In what looks like an unprecedented case, the Constitutional Court of Ecuador used the constitutional provision on the “Rights of Nature” to safeguard Los Cedros protected forest from mining concessions. The Court voted seven in favor and two abstentions.
With the ruling, the Constitutional Court must develop a binding jurisprudence in which the Rights of Nature, the right to a healthy environment, the right to water, and environmental consultation must be respected.
The court decided that activities that threaten the Rights of Nature should not be carried out within the Los Cedros Protected Forest ecosystem, which includes mining and all types of extractive activities. Water and environmental permits to mining companies must also be denied.
Two-thirds of the reserve is covered by mining concessions granted to the Ecuadorian state mining company ENAMI and its Canadian partner, Cornerstone Capital Resources.

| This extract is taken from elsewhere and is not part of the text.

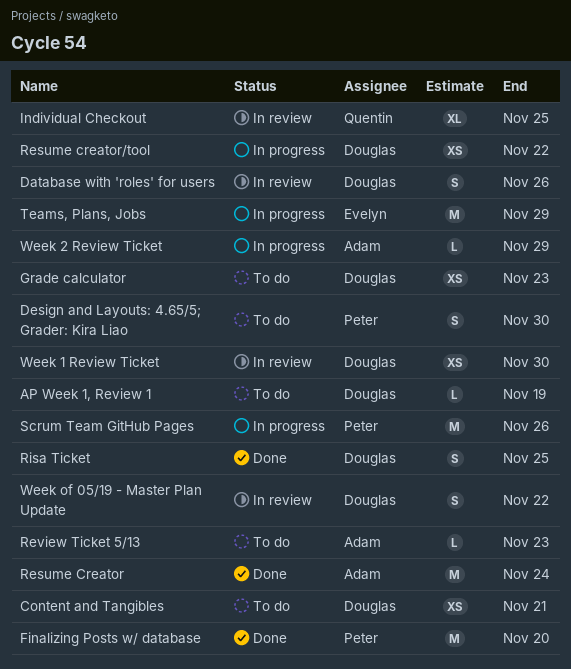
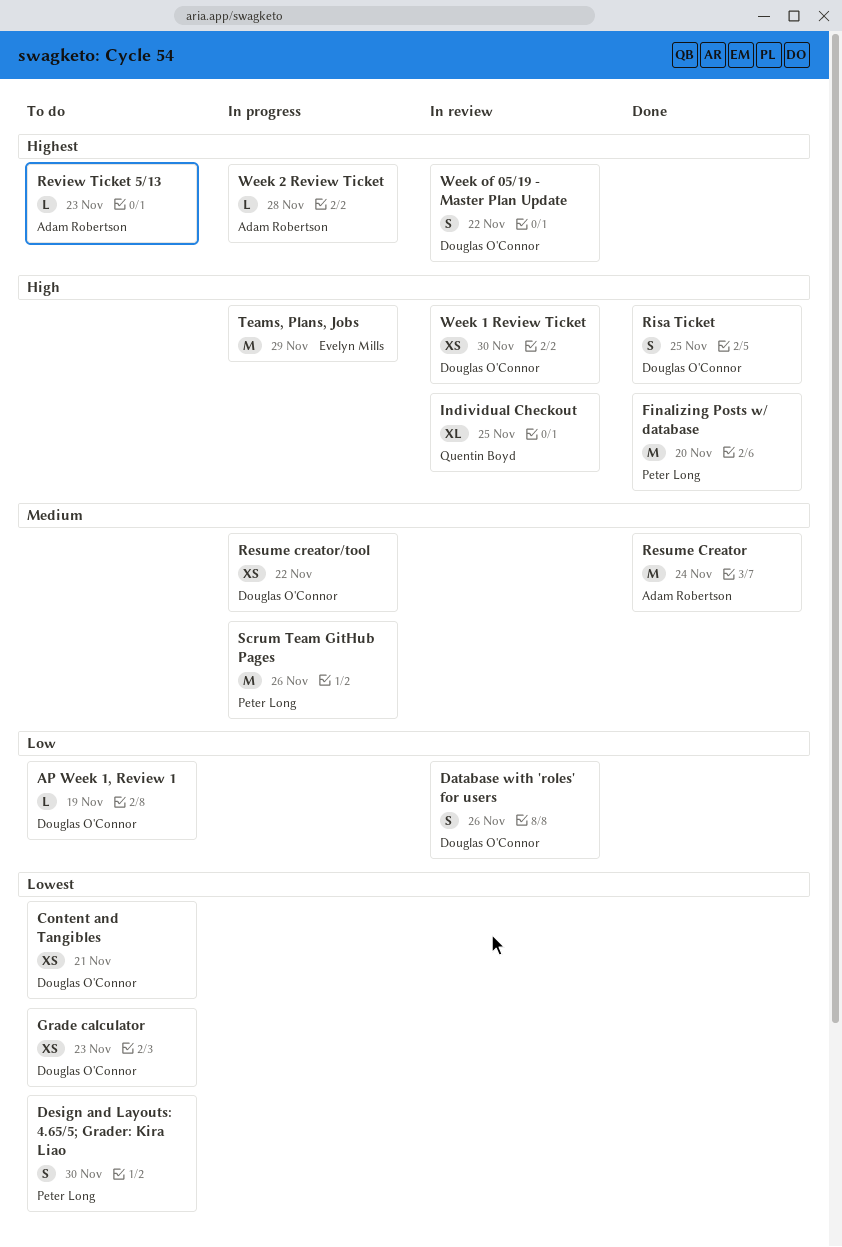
Week 2 Review Ticket, due: Nov 29 -> Nov 28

The Constitutional Court agreed to hear the case in May 2020.
“This case is emblematic not only for Ecuador but also for the international community,” said Alejandro Olivera, senior scientist, and Mexico representative at the Center for Biological Diversity. “This progressing and innovative ruling protects the imperiled wildlife, such as the endangered brown-headed spider monkeys and endangered spectacled bears, from mining companies.

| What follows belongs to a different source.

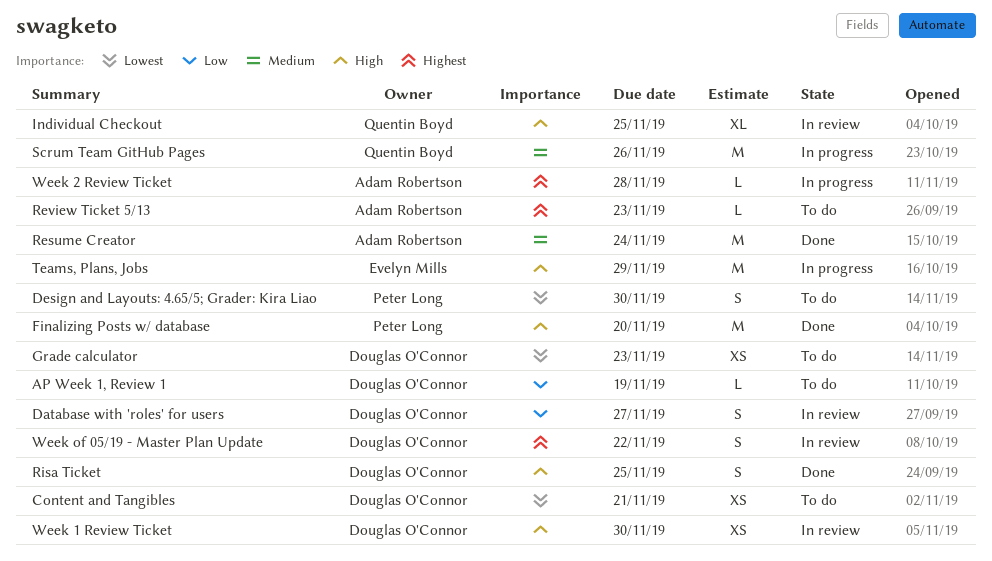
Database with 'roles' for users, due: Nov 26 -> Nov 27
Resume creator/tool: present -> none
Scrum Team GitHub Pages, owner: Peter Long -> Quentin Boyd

Earth Law Centre, Global Alliance for the Rights of Nature, and the Centre for Biological Diversity filed an amicus curiae (friend of the court) brief in September 2020 before the Ecuadorian Constitutional Court. It asked the court to protect Los Cedros and robustly enforce constitutional provisions that establish basic Rights of Nature, or “Pachamama,” including the rights to existing, to restoration, and the rights of the rivers, especially river Magdalena.
“This is a historic victory in favor of Nature. The Constitutional Court states that no activity that threatens the Rights of Nature can be developed within the ecosystem of Los Cedros Protected Forest, including mining and any other extractive activity. Mining is now banned from this amazing and unique protected forest. This sets a great juridical precedent to continue with other threatened Protected Forests. Today, the endangered frogs, the spectacled bears, the spider monkey, the birds, and Nature as a whole have won an unprecedented battle,” says Natalia Greene, from the Global Alliance for the Rights of Nature.
“It is undoubtedly good news but the situation of the Los Cedros Protective Forest is not an isolated event in Ecuador,” said Constanza Prieto Figelist, Latin American legal lead at Earth Law Centre. “This is a problem of the forests throughout the country. In recent years, mining concessions that overlap with Protective Forests have been awarded.”
The brown-headed spider monkey, found in Los Cedros, has lost more than 80% of its original area of distribution in northwest Ecuador. In 2005 it was estimated that there were fewer than 250 brown-headed spider monkeys globally, granting the species a place among the top 25 most endangered primates in the world.
The groups note that the case is of great significance, both for Ecuador and the world, because it has the potential to establish important and influential “Earth jurisprudence” that will help guide humanity to be a benefit rather than a destructive presence within the community of life.
The proposed mining is unlawful, the groups say, it violates the rights of the Los Cedros Protective Forest as an ecosystem as well as the rights of the many members of that living community.